■ Work task ■
Based on the news release below, explain in one to three sentences why genes under negative self-regulatory feedback are freer to mutate.

■ Text excerpt ■

'''

News Release

Negative feedback loops help maintain the function of mutated proteins

Peer-Reviewed Publication

Baylor College of Medicine

HOUSTON - (June 22, 2016) - Negative feedback is a universal control mechanism that lets a system's output throttle its input. If an engine revs up, negative feedback tapers its power source. But if the engine slows down, it re-opens the power source, keeping output reliably steady. This is an example of a negative feedback that can be found in many systems. In biology, for example, genes under negative regulatory feedback increase (or decrease) their expression in response to falling (or rising) concentrations of the gene product.

Remarkably, for such a well-known control system, a new report that unites mathematics with gene regulation experiments demonstrates a new role for negative feedback: it acts as a shock absorber to buffer the damage of mutations. As a result, genes under negative self-regulatory feedback are freer to mutate, possibly feeding into a wellspring for evolution.

'''

Pose estimation data

'''

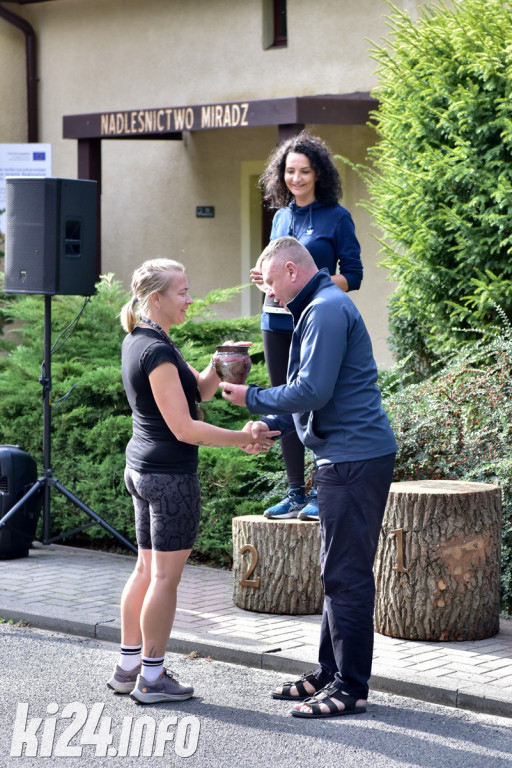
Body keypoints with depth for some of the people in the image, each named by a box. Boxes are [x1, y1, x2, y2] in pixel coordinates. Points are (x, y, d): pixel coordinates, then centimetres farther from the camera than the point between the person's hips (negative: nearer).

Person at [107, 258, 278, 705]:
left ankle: (128, 667, 23)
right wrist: (241, 438, -15)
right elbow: (184, 427, -21)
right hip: (170, 474, -10)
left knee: (147, 569, 16)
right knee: (165, 576, -1)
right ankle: (151, 679, 5)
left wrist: (216, 370, -5)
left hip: (141, 467, 10)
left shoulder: (138, 341, 11)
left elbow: (196, 391, 14)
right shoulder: (157, 351, -19)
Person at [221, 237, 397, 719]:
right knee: (338, 570, 15)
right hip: (346, 457, 11)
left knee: (346, 574, -7)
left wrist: (253, 399, -7)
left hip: (354, 459, -11)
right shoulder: (321, 308, 20)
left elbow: (312, 391, -21)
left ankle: (349, 687, -2)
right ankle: (329, 674, 24)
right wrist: (272, 424, 14)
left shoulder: (327, 310, -14)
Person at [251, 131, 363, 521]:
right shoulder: (281, 217, 15)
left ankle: (324, 493, 3)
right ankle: (296, 492, 16)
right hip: (277, 321, 6)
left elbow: (353, 275, -5)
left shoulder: (336, 217, -3)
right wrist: (264, 279, 2)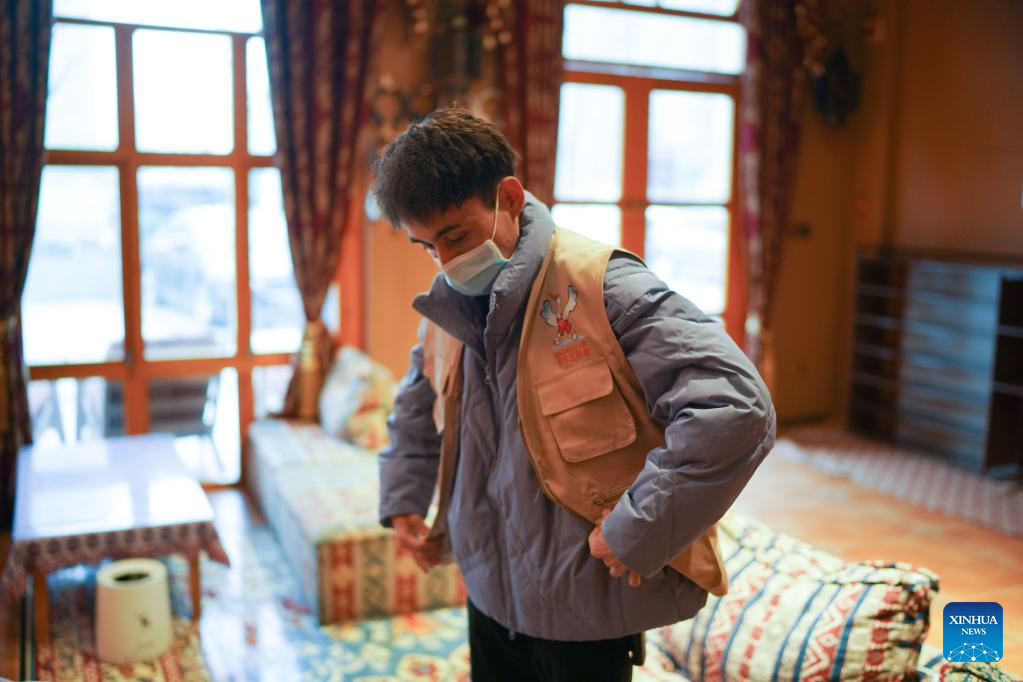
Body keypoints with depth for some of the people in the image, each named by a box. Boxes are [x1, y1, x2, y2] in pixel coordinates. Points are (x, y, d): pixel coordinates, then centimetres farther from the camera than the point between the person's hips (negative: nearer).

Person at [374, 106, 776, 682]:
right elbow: (418, 406, 23)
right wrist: (403, 498, 15)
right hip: (490, 592, 6)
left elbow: (736, 409, -28)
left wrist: (638, 531, -25)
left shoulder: (601, 289, -21)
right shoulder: (452, 307, 1)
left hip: (585, 603, -6)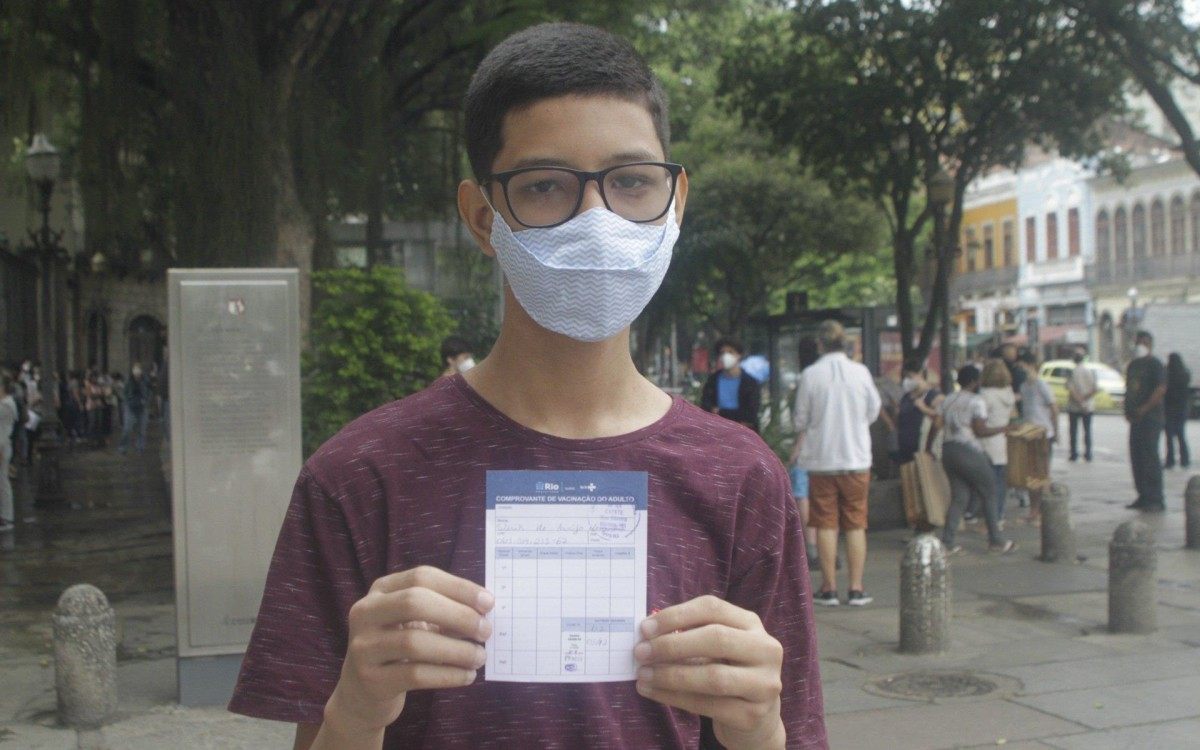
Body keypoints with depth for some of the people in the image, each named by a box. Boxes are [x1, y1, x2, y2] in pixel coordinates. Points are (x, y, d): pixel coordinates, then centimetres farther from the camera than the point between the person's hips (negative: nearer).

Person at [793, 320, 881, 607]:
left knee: (826, 524, 6)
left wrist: (800, 440, 19)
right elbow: (873, 411, 7)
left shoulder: (810, 375, -8)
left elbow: (801, 419, -1)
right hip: (856, 457, 1)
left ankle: (829, 588, 8)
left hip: (821, 459, -1)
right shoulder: (861, 372, -4)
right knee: (856, 524, 8)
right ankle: (856, 589, 8)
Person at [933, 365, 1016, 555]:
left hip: (948, 450, 7)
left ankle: (947, 543, 2)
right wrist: (1002, 429, 0)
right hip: (969, 451, -7)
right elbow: (980, 431, -13)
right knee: (988, 494, 9)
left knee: (959, 497, 11)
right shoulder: (977, 401, -8)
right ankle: (996, 541, 14)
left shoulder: (948, 400, 12)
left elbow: (938, 424, 6)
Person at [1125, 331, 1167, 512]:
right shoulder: (1133, 365, 18)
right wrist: (1127, 410, 7)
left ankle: (1156, 499, -8)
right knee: (1136, 457, 8)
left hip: (1151, 417, -8)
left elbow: (1161, 389, -18)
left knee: (1150, 456, -10)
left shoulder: (1155, 364, -7)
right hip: (1136, 419, 8)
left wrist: (1144, 408, -19)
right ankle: (1143, 496, 14)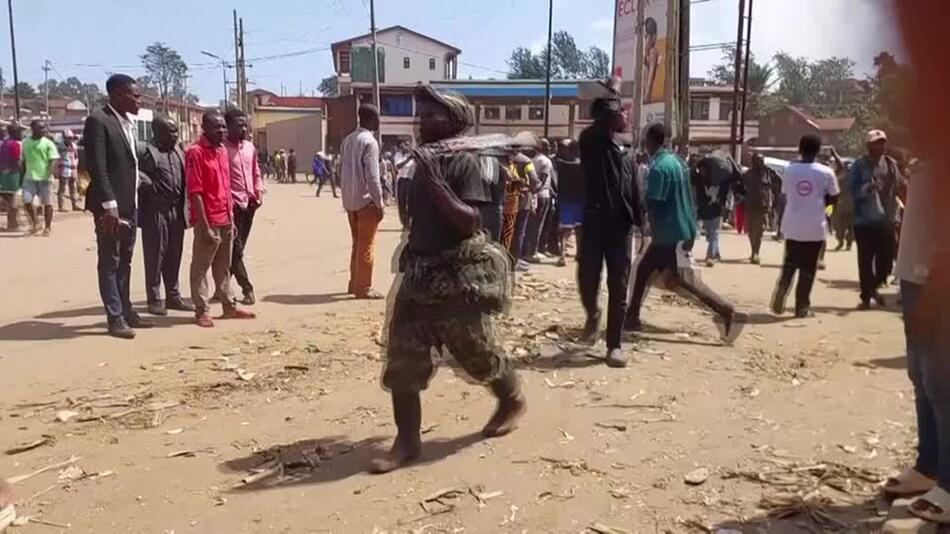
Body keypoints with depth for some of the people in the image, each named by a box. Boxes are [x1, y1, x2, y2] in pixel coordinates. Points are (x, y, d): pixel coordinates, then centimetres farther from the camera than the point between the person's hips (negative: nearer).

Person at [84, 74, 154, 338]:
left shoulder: (128, 123, 14)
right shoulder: (98, 120, -11)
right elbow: (97, 168, -17)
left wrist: (132, 205, 13)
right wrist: (109, 205, -22)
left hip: (130, 204, 8)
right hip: (110, 206, -8)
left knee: (124, 262, 15)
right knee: (109, 263, 0)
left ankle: (126, 312, 24)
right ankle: (115, 318, 5)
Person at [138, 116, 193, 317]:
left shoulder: (178, 152, 13)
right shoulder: (149, 153, -9)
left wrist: (183, 209, 9)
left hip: (176, 211, 7)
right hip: (156, 212, -7)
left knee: (174, 255, 13)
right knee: (155, 256, 1)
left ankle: (173, 296, 23)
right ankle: (154, 299, 10)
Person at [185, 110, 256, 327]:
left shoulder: (223, 150, 12)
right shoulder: (195, 152, -12)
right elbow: (195, 193, -16)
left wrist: (231, 218, 15)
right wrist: (204, 226, -19)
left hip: (226, 220, 8)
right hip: (208, 221, -7)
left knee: (223, 266, 15)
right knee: (201, 267, 3)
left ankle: (229, 306, 22)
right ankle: (201, 310, 9)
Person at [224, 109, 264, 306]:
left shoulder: (250, 147, 12)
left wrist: (259, 193, 5)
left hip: (249, 204, 7)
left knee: (237, 249, 12)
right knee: (236, 249, -4)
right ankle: (248, 290, -1)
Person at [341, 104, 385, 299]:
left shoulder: (348, 140, 11)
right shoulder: (369, 142, -14)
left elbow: (345, 172, 14)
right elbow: (372, 176, -18)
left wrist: (347, 196, 18)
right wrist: (379, 203, -13)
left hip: (350, 200, 8)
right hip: (366, 200, -8)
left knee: (357, 244, 16)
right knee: (366, 245, -2)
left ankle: (354, 284, 22)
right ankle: (363, 288, 2)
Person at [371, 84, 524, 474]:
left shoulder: (463, 163, -12)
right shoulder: (424, 162, 10)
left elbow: (469, 223, -23)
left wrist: (435, 183, -26)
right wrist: (410, 253, 13)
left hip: (460, 275, -7)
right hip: (420, 273, 7)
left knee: (477, 350, 9)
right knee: (402, 359, 2)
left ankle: (512, 401, 38)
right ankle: (407, 441, 11)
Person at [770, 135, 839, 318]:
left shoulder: (789, 170, -1)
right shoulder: (826, 172, -6)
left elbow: (785, 196, 4)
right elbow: (833, 198, 2)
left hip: (792, 226, 2)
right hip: (815, 227, -2)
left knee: (789, 264, 17)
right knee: (808, 268, 7)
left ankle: (779, 298, 0)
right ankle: (802, 307, 10)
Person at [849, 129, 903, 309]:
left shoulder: (891, 164, 8)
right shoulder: (859, 165, -5)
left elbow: (899, 187, 11)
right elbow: (852, 190, -9)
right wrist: (868, 188, -26)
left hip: (886, 219, 4)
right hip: (865, 220, -4)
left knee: (886, 259, 5)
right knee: (865, 260, 0)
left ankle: (874, 287, 33)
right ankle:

'''

■ Written solution ■
A new report finds that negative feedback acts as a shock absorber that buffers the damage of mutations. As a result, genes under negative self-regulatory feedback are freer to mutate.